Record extracts: Begin

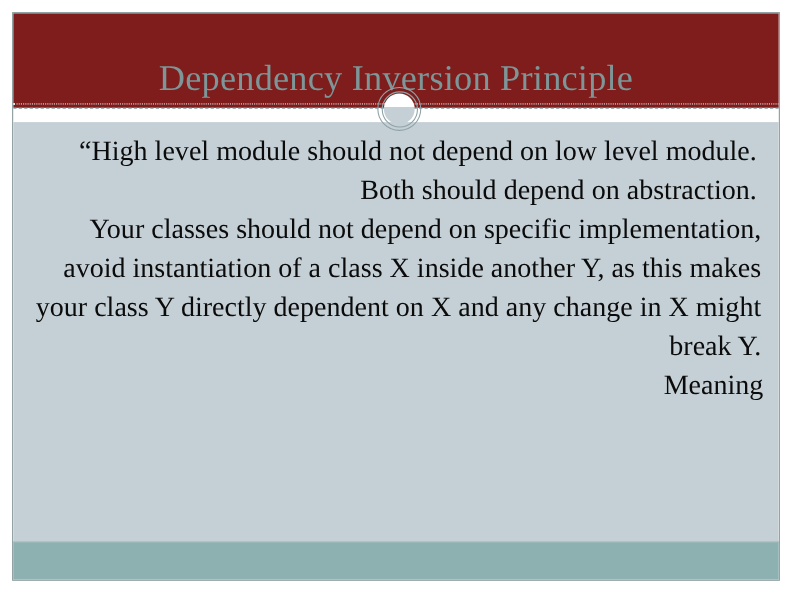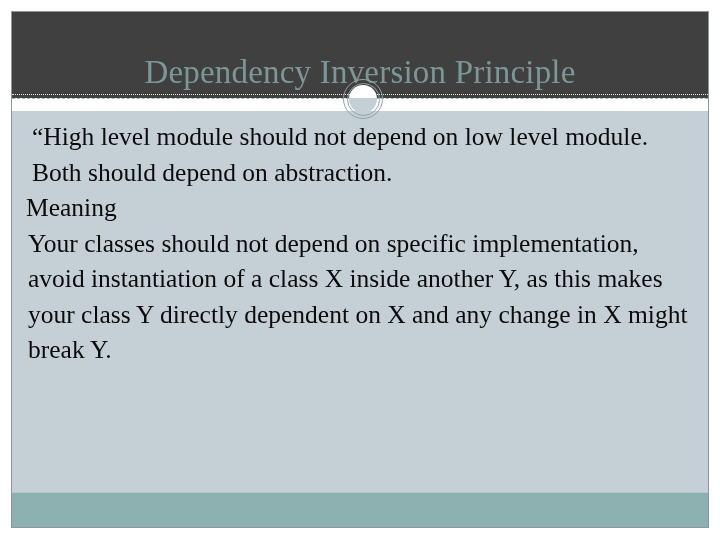"Dependency Inversion Principle" .title-band { background: #404040 -> #7f1d1d }
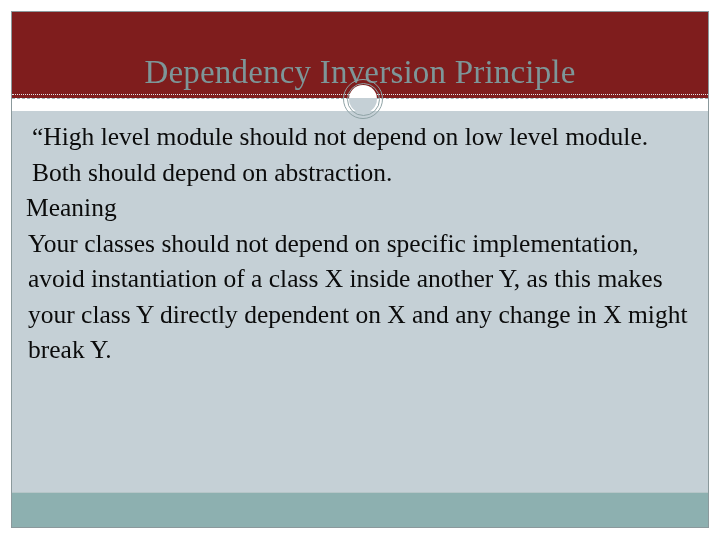"“High level module should not" .para { text-align: left -> right }
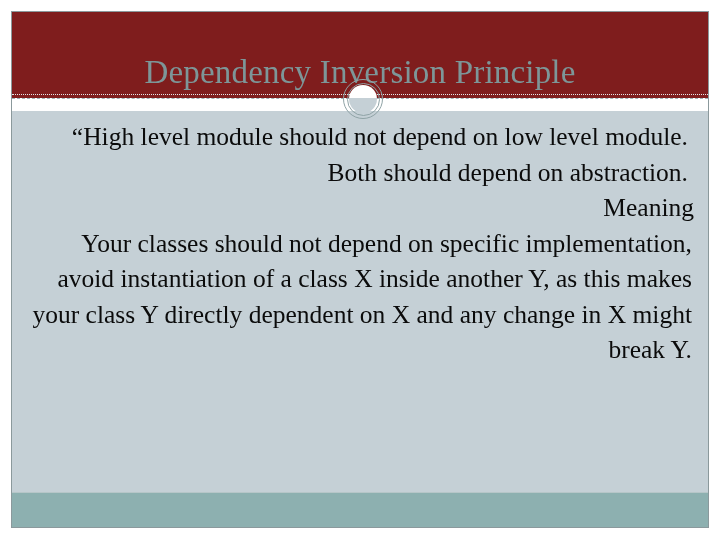"Meaning" p.para { order: before "Your classes should not depend" -> after "Your classes should not depend" }
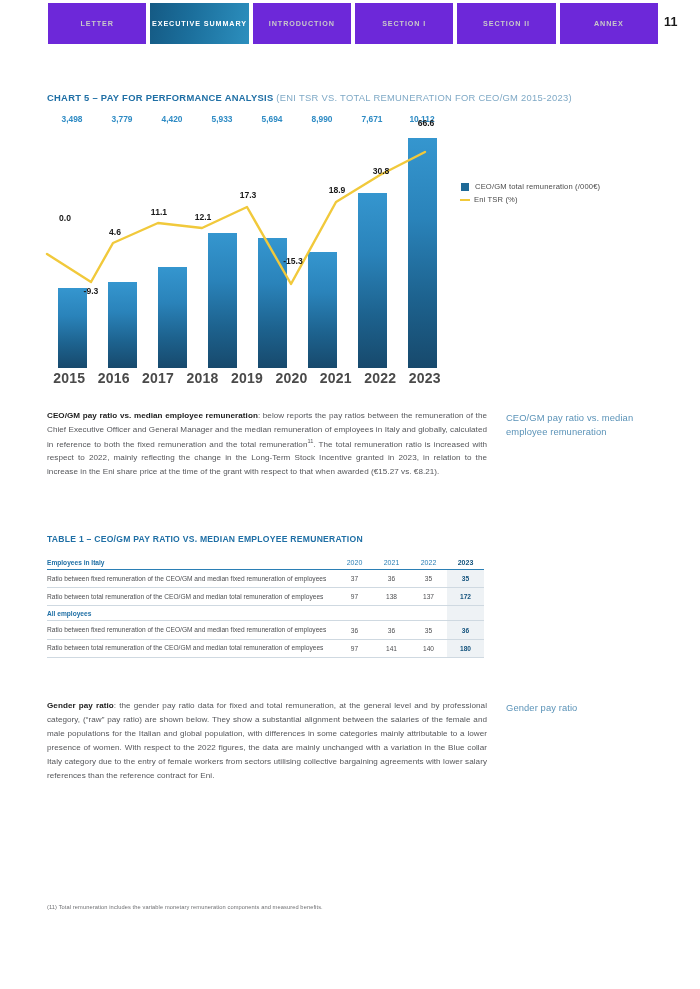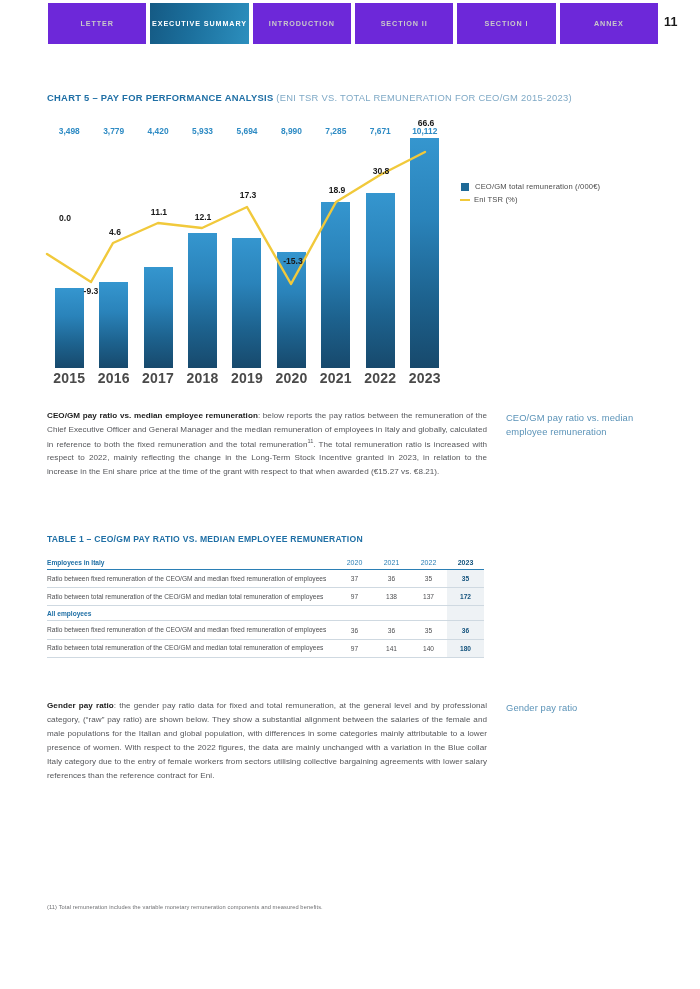"SECTION II" div.tab { order: before "SECTION I" -> after "SECTION I" }
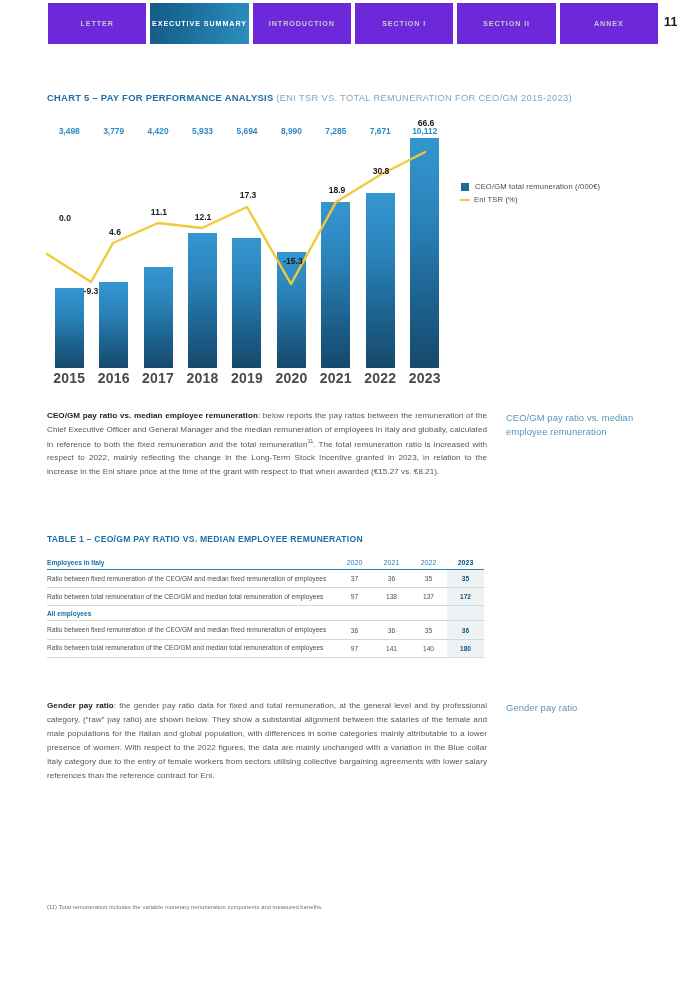"3,498" .barlabel { margin-bottom: 2px -> 14px }
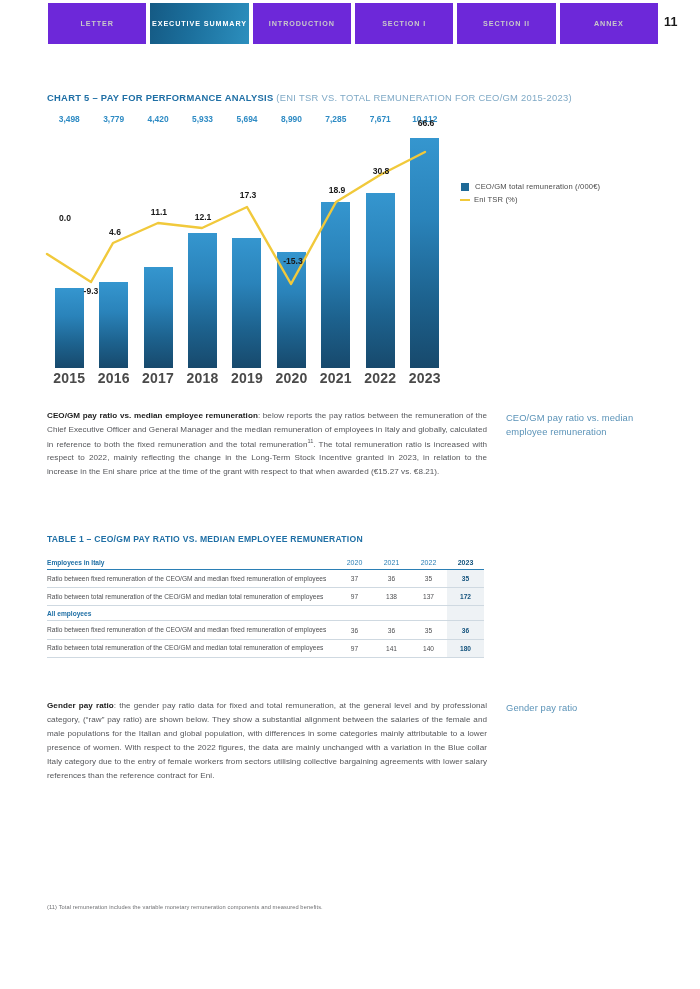"7,285" div.barcell { html: <div> <span>7,285</span> <div></div> </div> -> none }
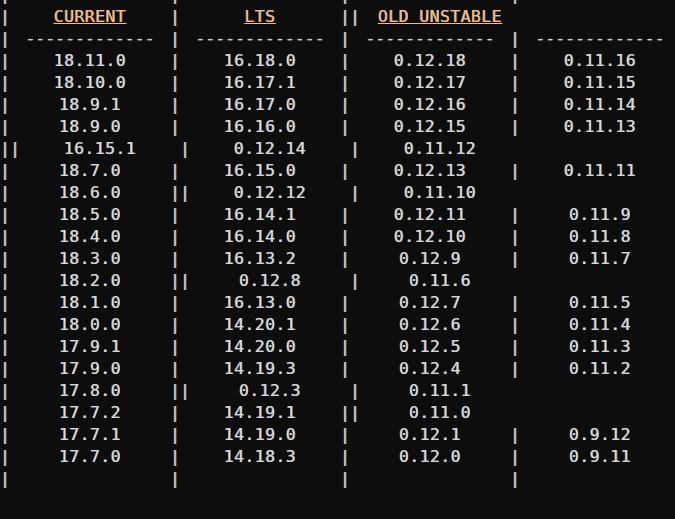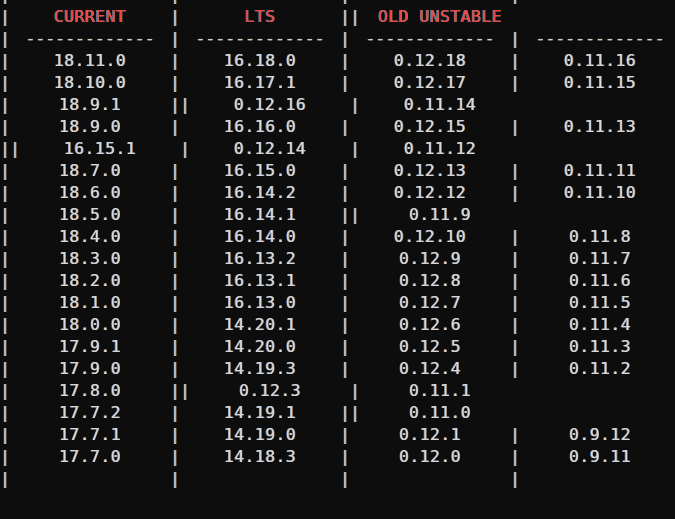"CURRENT" .cell.header { color: #ef4444 -> #fdba74; text-decoration: none -> underline }
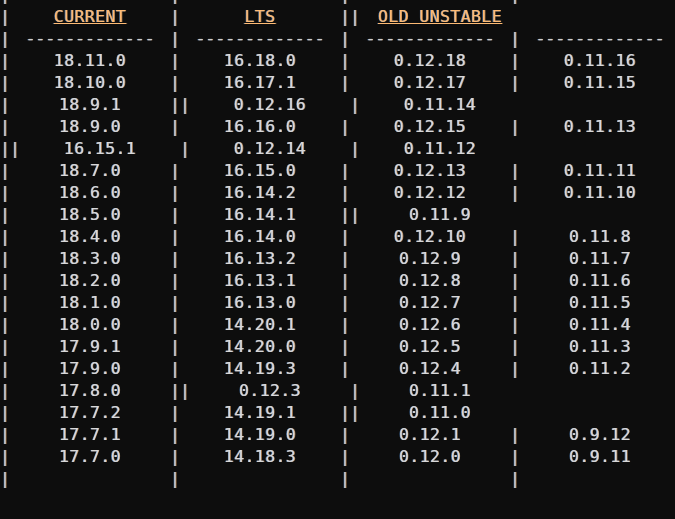"16.17.0" span.cell { html: none -> <span>16.17.0</span> }
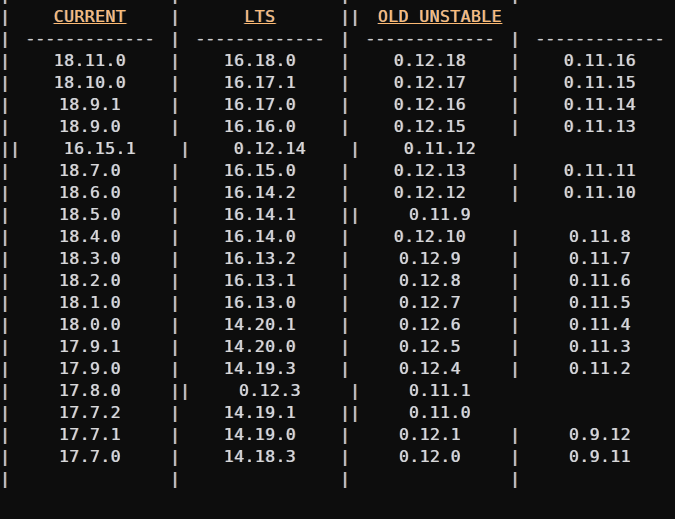"16.14.2" span.cell { html: <span>16.14.2</span> -> none }
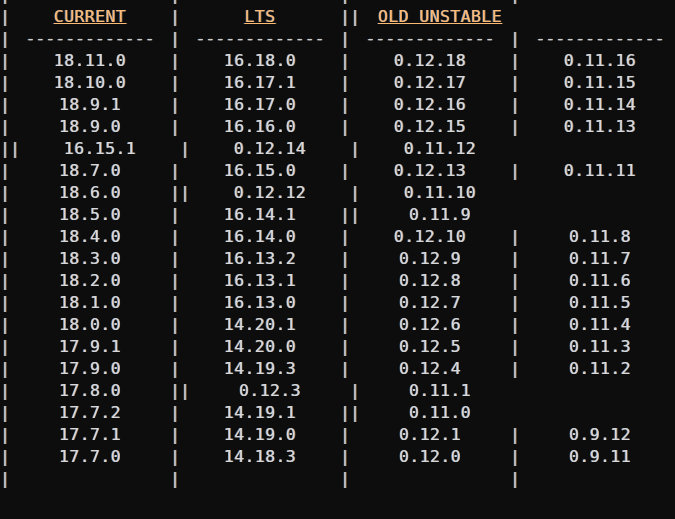"0.12.11" span.cell { html: none -> <span>0.12.11</span> }
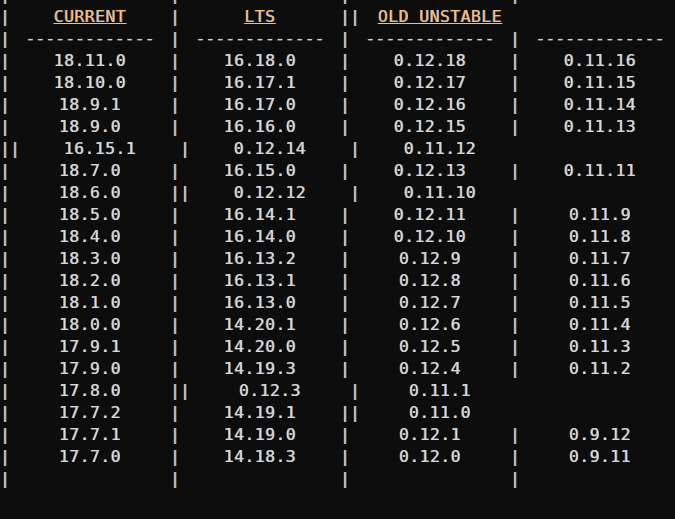"16.13.1" span.cell { html: <span>16.13.1</span> -> none }
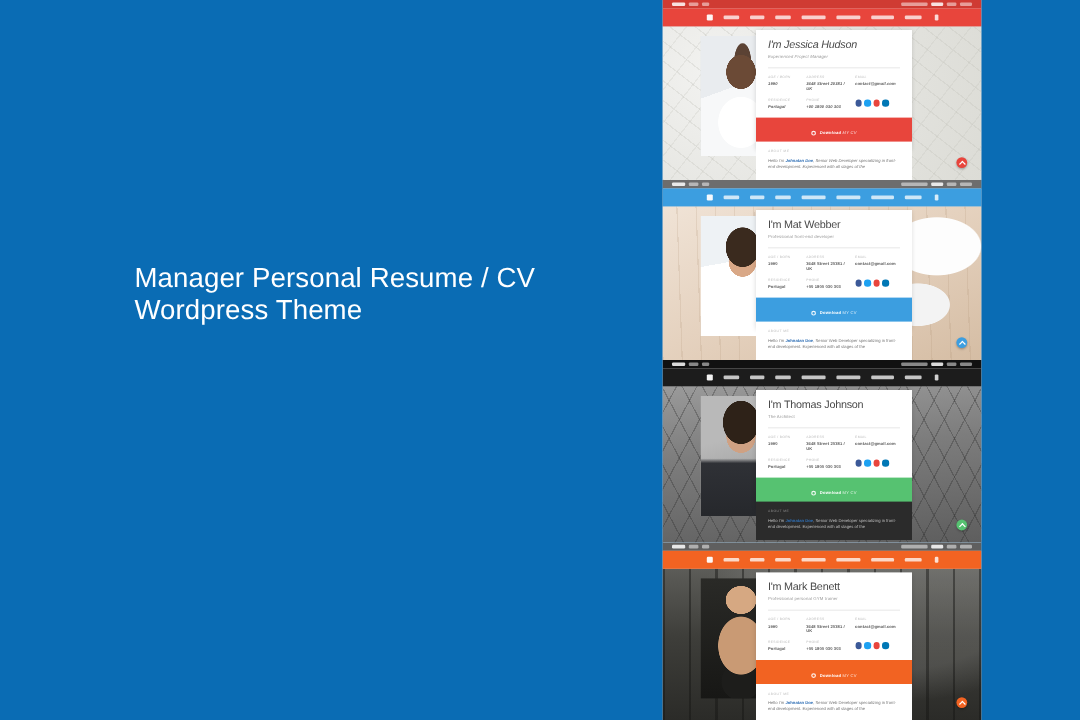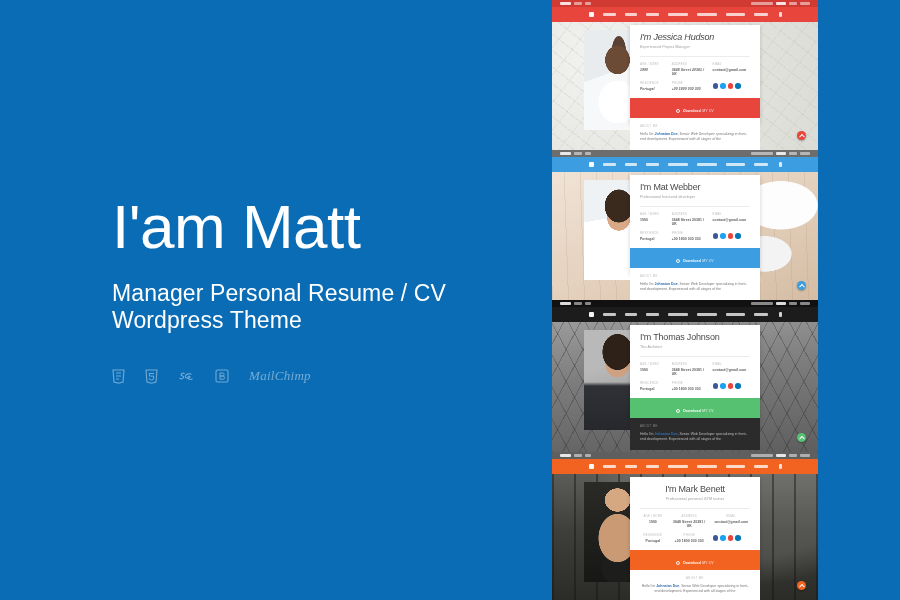"I'am Matt" div.title { html: <div>I'am Matt</div> -> none }
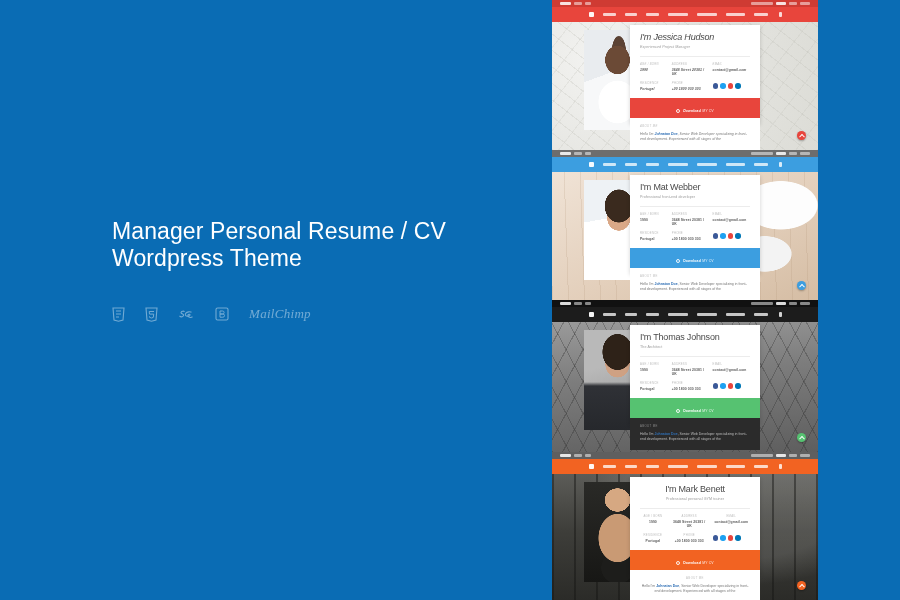"MailChimp" div.tech-row { html: <div> <span> <svg> <path></path> <path></path> </svg> </span> <span> <svg> <path></path> <path></path> </svg> </span> <span> <svg> <path></path> <path></path> </svg> </span> <span> <svg> <rect></rect> <path></path> </svg> </span> <span>MailChimp</span> </div> -> none }
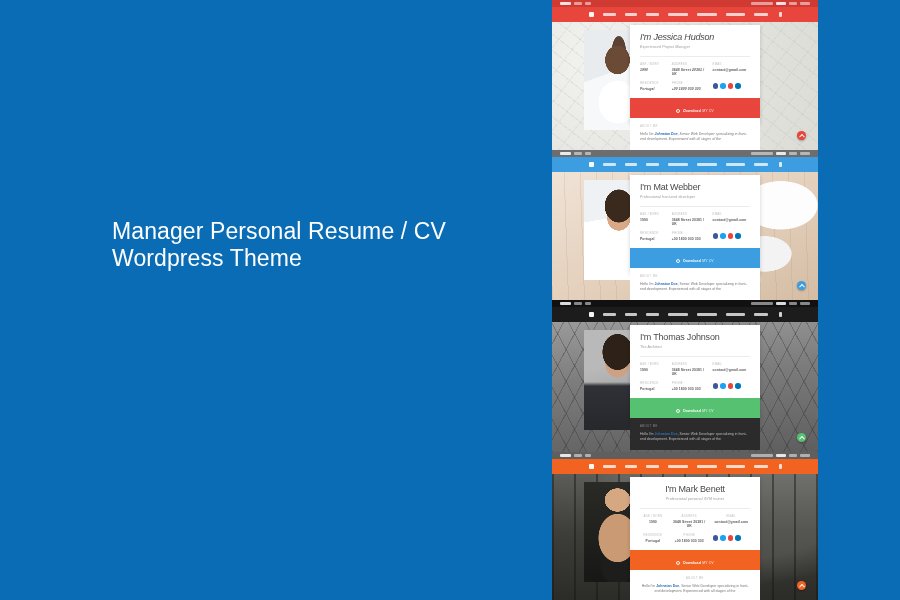"I'm Mark Benett" .preview.p4 { text-align: center -> none }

Record extracts: End

What you write must match the listing exactly, from the line with "html: <div> <span>7,285</span>" up to and including the line with "html: <span>16.13.1</span> ->". Pictures stay out.

## Exercise response
"7,285" div.barcell { html: <div> <span>7,285</span> <div></div> </div> -> none }
"CURRENT" .cell.header { color: #ef4444 -> #fdba74; text-decoration: none -> underline }
"16.17.0" span.cell { html: none -> <span>16.17.0</span> }
"16.14.2" span.cell { html: <span>16.14.2</span> -> none }
"0.12.11" span.cell { html: none -> <span>0.12.11</span> }
"16.13.1" span.cell { html: <span>16.13.1</span> -> none }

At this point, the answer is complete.